--- START ---

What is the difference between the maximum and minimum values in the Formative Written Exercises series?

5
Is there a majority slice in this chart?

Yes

--- END ---
--- START ---

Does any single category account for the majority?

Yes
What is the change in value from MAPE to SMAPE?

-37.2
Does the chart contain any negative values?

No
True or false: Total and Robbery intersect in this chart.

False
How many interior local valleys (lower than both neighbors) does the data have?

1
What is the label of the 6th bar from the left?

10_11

--- END ---

EXERCISE DETAILS> Identify each line in the rows above that contains the word "this" and copy those lines in full. Case counts.

REPLY TO THE TASK>
Is there a majority slice in this chart?
True or false: Total and Robbery intersect in this chart.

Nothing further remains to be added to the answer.